Re: skos in billion-triple-challenge data

From: Dan Brickley <danbri@danbri.org>
Date: Sat, 11 Sep 2010 07:40:01 +0000
Message-ID: <AANLkTi=sFP=kt-q3p73=so3zNfMy9W39hK90JpErow5+@mail.gmail.com>
To: Ed Summers <ehs@pobox.com>
Cc: public-esw-thes@w3.org
On Sat, Sep 11, 2010 at 2:45 AM, Ed Summers <ehs@pobox.com> wrote:
> On a Friday whim (prompted by Dan Brickley) I downloaded the 2010
> Billion Triple Challenge dataset to look and see how many SKOS
> assertions there are in it, and from what domains. If you are
> interested the results can be found at:
>  http://gist.github.com/574700

This is great, thanks for doing this! I'm also having similar
conversation with the Sindice team, and will be offering suggestions
for how they can map out the SemWeb vocabulary/data landscape. Now
would be a very good time for the SKOS community to figure out what
else they might want to learn about large scale SKOS deployment
patterns.
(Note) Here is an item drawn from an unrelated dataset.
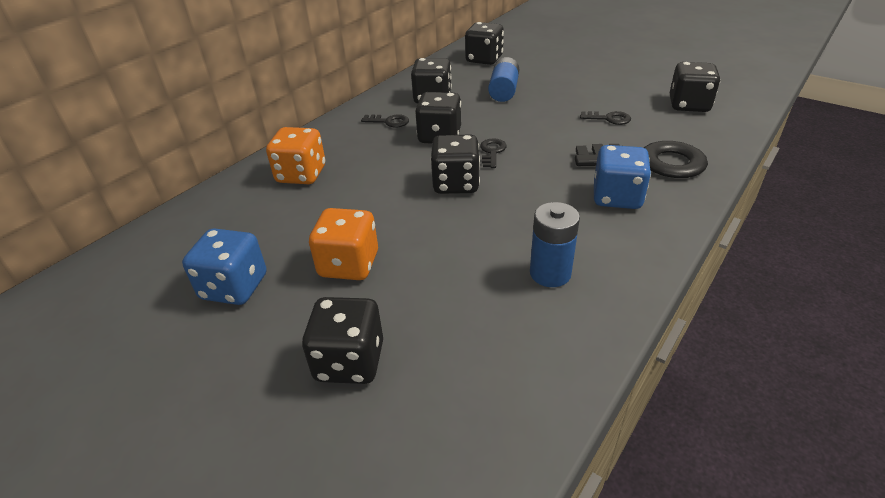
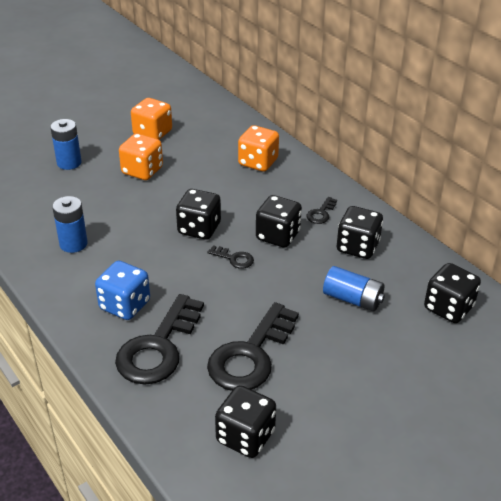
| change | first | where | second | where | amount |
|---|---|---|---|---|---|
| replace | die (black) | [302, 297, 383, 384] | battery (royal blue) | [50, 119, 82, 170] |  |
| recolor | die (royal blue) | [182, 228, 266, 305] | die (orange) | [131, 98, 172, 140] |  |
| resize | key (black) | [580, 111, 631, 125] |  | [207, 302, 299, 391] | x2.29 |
SKOS is interesting in this regard, since it is a bit like a
domain vocabulary (dc, foaf, creative commons) and a bit like an
infrastructural vocabulary (rdfs, owl, ...).  General RDF stats that
help dc, foaf, creative commons etc understand their deployment,
aren't so directly helpful for individual SKOS scheme creators, since
eg. 'UKAT in SKOS' or 'LCSH in SKOS' show up as very similar triples
in RDF.

So what would we like to know about SKOS?

For example -

(general questions)
 - what non-skos properties most commonly point to things of type skos:Concept?
- what non-skos properties most commonly apply to skos:Concepts?
- which bits of SKOS are heavily used; are not used; are still used,
even though removed from the final spec?
- are people subclassing, superclassing SKOS classes eg. skos:Concept?
- are there sub/super-properties declared for SKOS properties?
- how are the internationalisation features of SKOS being used in practice?
- URI patterns: # vs / URIs, 303 redirects; are these being used?
- is SKOS for Web publication of 'traditional thesauri' used
differently (data patterns) from SKOS used to capture information from
users (tags, blog categories, wikipedia)?
- how long are prefLabel and other SKOS strings? (some graphs here
could help Web designers creating UI to display SKOS content)
- what common mistakes can we find in the data?

(scheme-specific questions)
- given a SKOS scheme/dataset, eg. UKAT, we might re-ask some of the
above questions, eg. what properties point to concepts from that
scheme; or what domains are using it.
- what are the RDF types and most common properties found on objects
that have any property whose value is a link to a id.loc.gov LCSH skos

OK that's just off the top of my head. I'm sure others here must have
questions they'd be interested to see answers for. I'm emphasising
data questions that involve large aggregations of RDF data, not
analytics you'd do on your own local SKOS repository...

No promises that any of these questions can be answered, but finding
out what we want to know would be a useful first step.